Break From Soviet Realism
Tarkovsky's first film Ivan's Childhood had an enormous impact on Parajanov's self-discovery as a filmmaker (later the influence became mutual, they were also close friends). In 1964 he abandoned socialist realism and directed the poetic Shadows of Forgotten Ancestors, his first film in which he had complete creative control and which won numerous international awards. Unlike the subsequent The Color of Pomegranates, it was relatively well received by the Soviet authorities. The Script Editorial Board at Goskino of Ukraine praised the film for “conveying the poetic quality and philosophical depth of M. Kotsiubynsky’s tale through the language of cinema” and called it “a brilliant creative success of the Dovzhenko studio.”
Moscow also agreed to Goskino of Ukraine's request to release the film with its original Ukrainian soundtrack intact rather than re-dub the dialogue into Russian for Soviet-wide release, in order to preserve its Ukrainian flavor. (Russian dubbing was standard practice at that time for non-Russian Soviet films when they were distributed outside the republic of origin.)
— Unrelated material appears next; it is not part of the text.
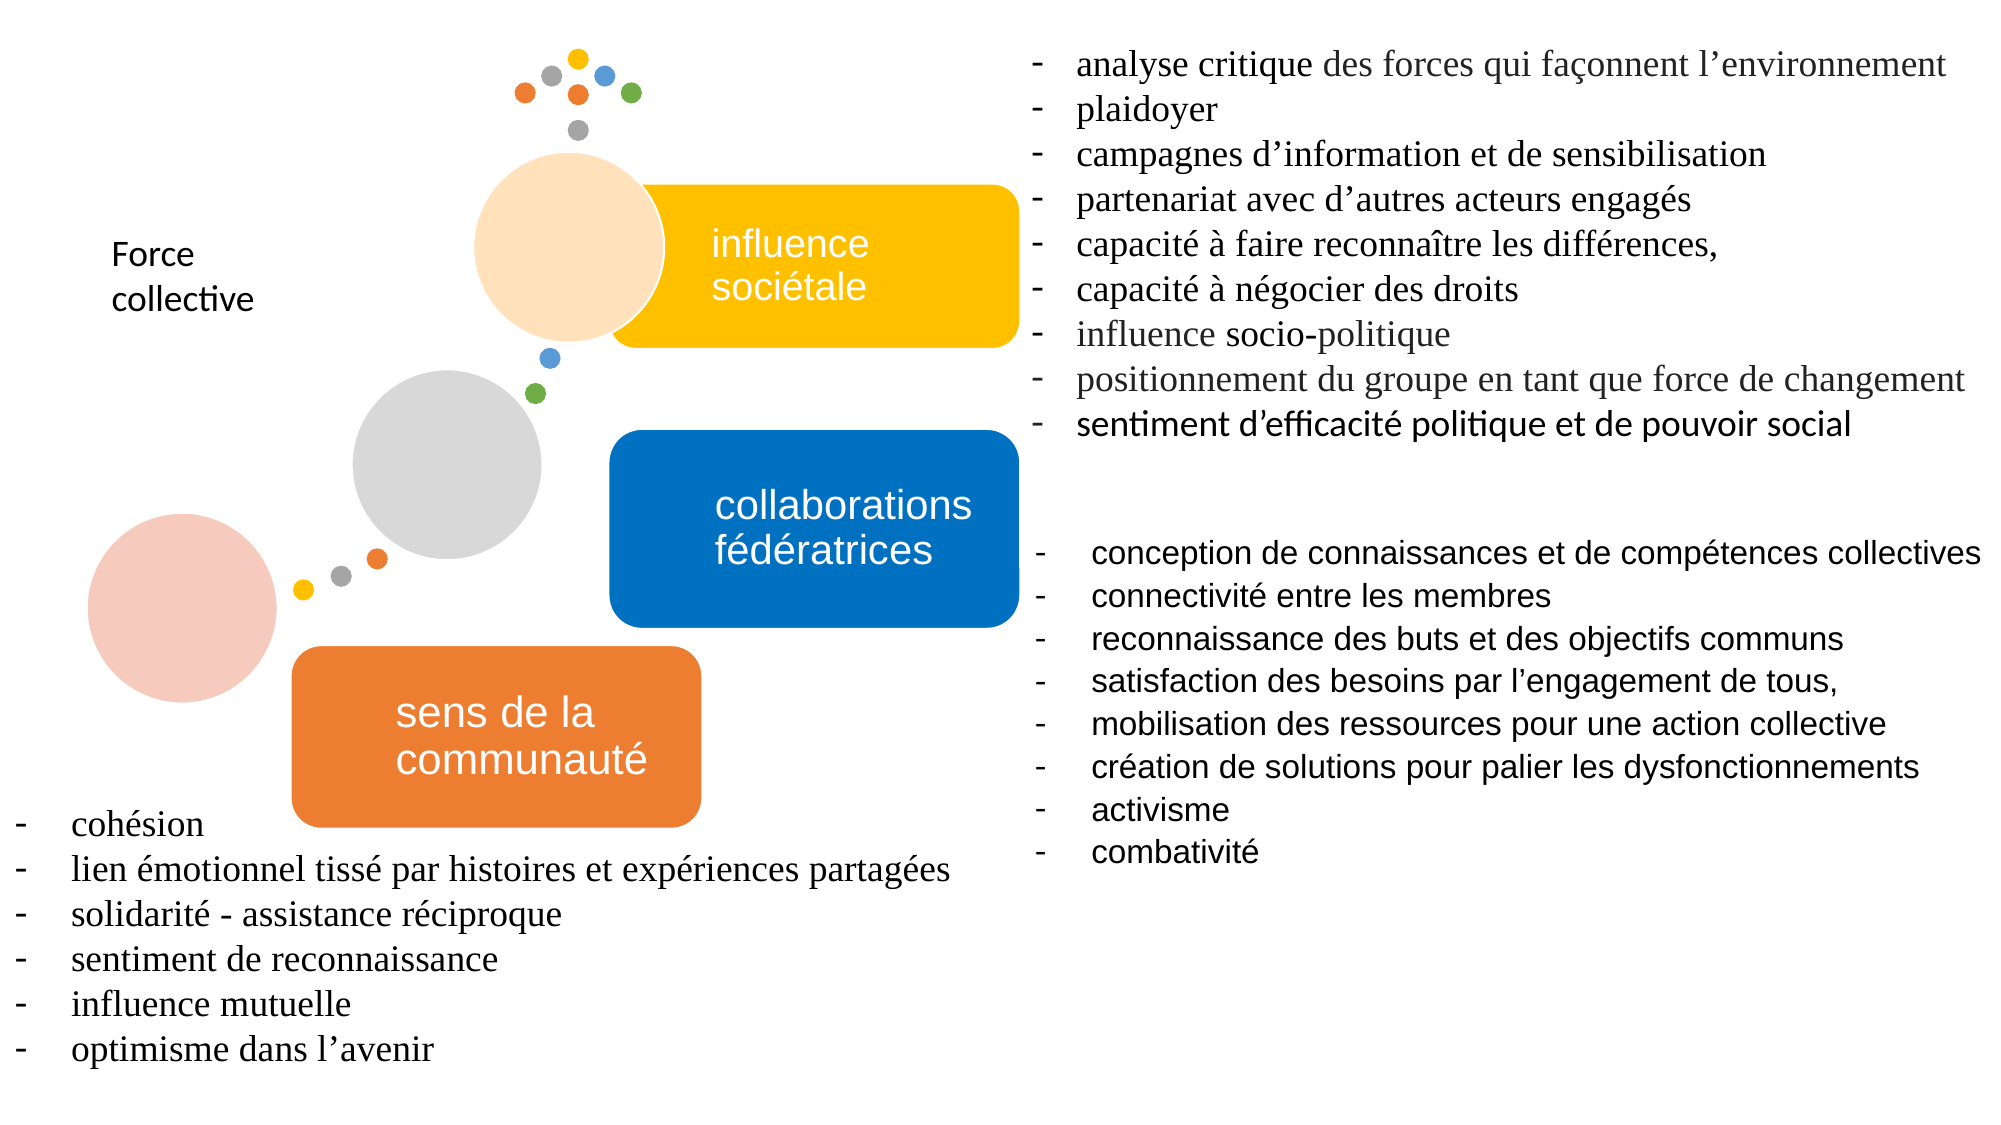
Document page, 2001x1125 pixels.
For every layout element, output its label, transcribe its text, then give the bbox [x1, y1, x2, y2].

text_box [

Parajanov departed Kiev shortly afterwards for his motherland of Armenia. In 1968, he embarked on Sayat Nova, a film which many consider to be his crowning achievement, though it was shot under relatively poor conditions and had a very small budget. Soviet censors intervened once again and immediately banned Sayat Nova for its allegedly inflammatory content. Parajanov re-edited his footage and renamed the film, The Color of Pomegranates. It remains his best-known and most emblematic film. Critic Alexei Korotyukov remarked: "Paradjanov made films not about how things are, but how they would have been had he been God." Mikhail Vartanov wrote in 1969 that "...Besides the film language suggested by Griffith and Eisenstein, the world cinema has not discovered anything revolutionarily new until The Color of Pomegranates ...".